TASK: Rewrite the data from the line containing "Is the value" through the line containing "Count the number of categories in the chart." as a numbered list, skipping blank lines and omitting the pictures.

RECORDS FOR THE TASK:
>>>>>

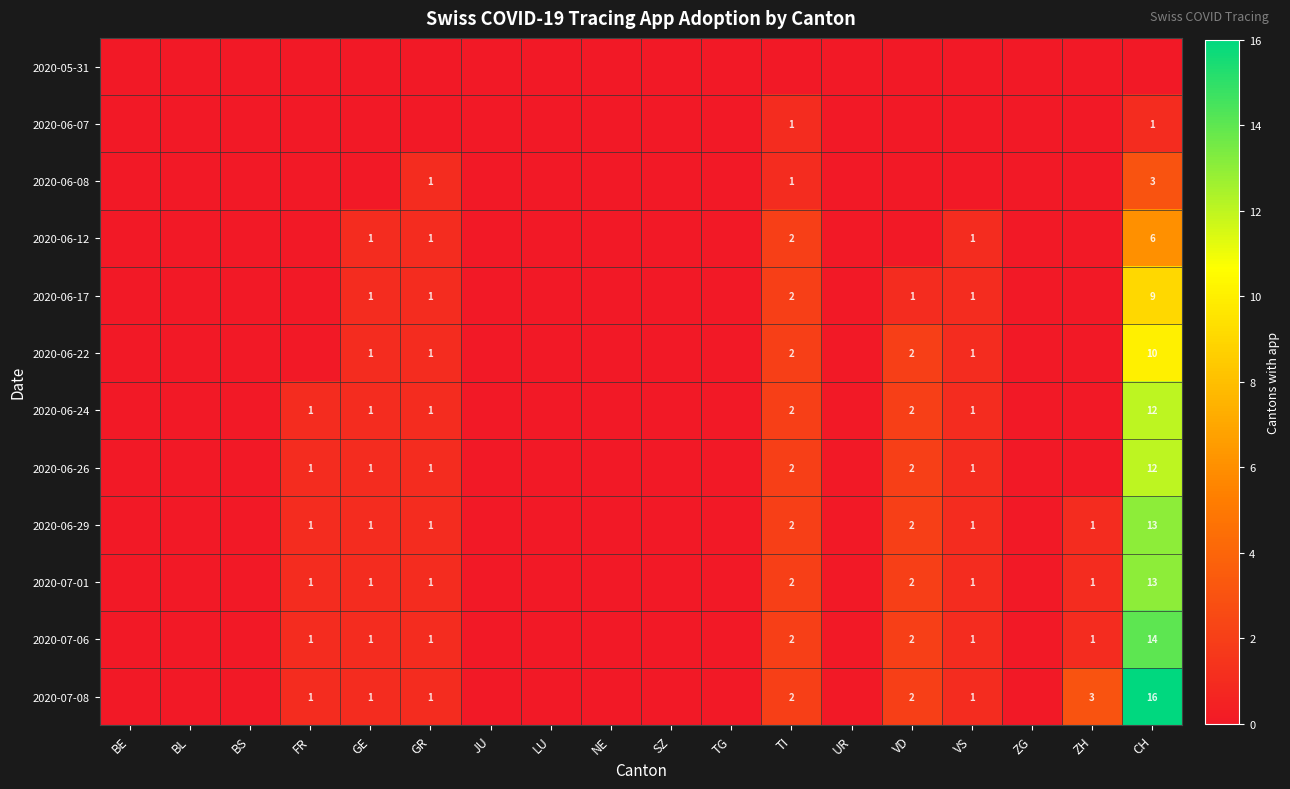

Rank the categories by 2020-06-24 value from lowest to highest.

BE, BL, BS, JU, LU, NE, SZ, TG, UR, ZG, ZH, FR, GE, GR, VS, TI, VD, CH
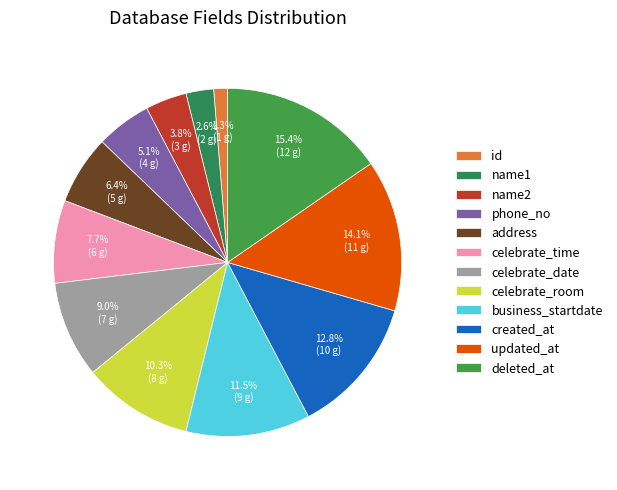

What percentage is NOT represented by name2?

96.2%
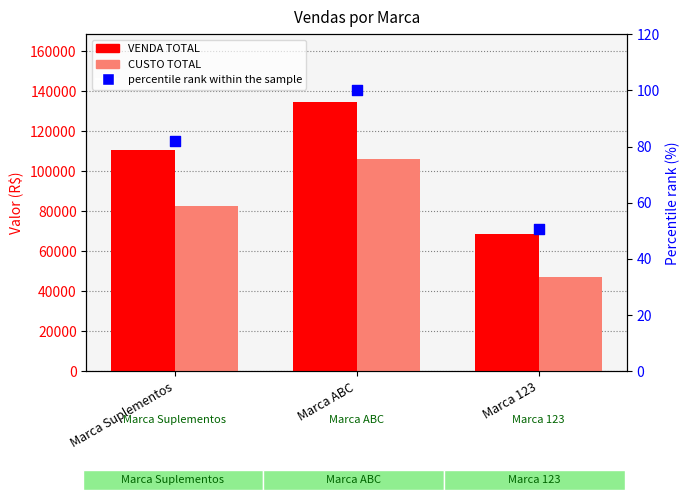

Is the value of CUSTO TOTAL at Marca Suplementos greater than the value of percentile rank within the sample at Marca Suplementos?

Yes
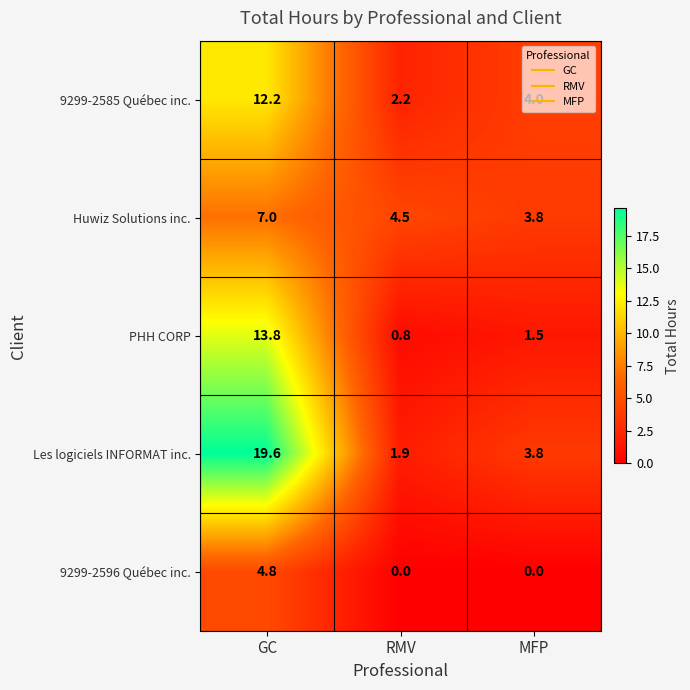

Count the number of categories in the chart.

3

<<<<<
>>>>>

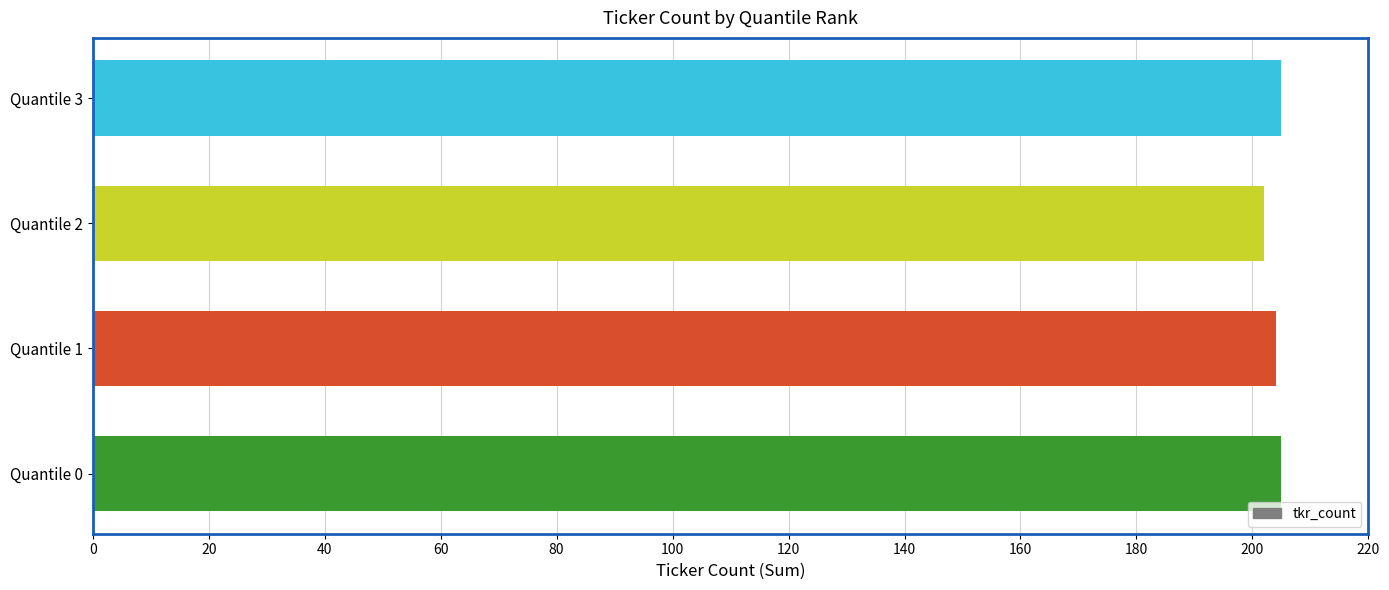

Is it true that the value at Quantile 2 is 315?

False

<<<<<

FINISHED EXERCISE:
1. Is the value of CUSTO TOTAL at Marca Suplementos greater than the value of percentile rank within the sample at Marca Suplementos?
2. Yes
3. Count the number of categories in the chart.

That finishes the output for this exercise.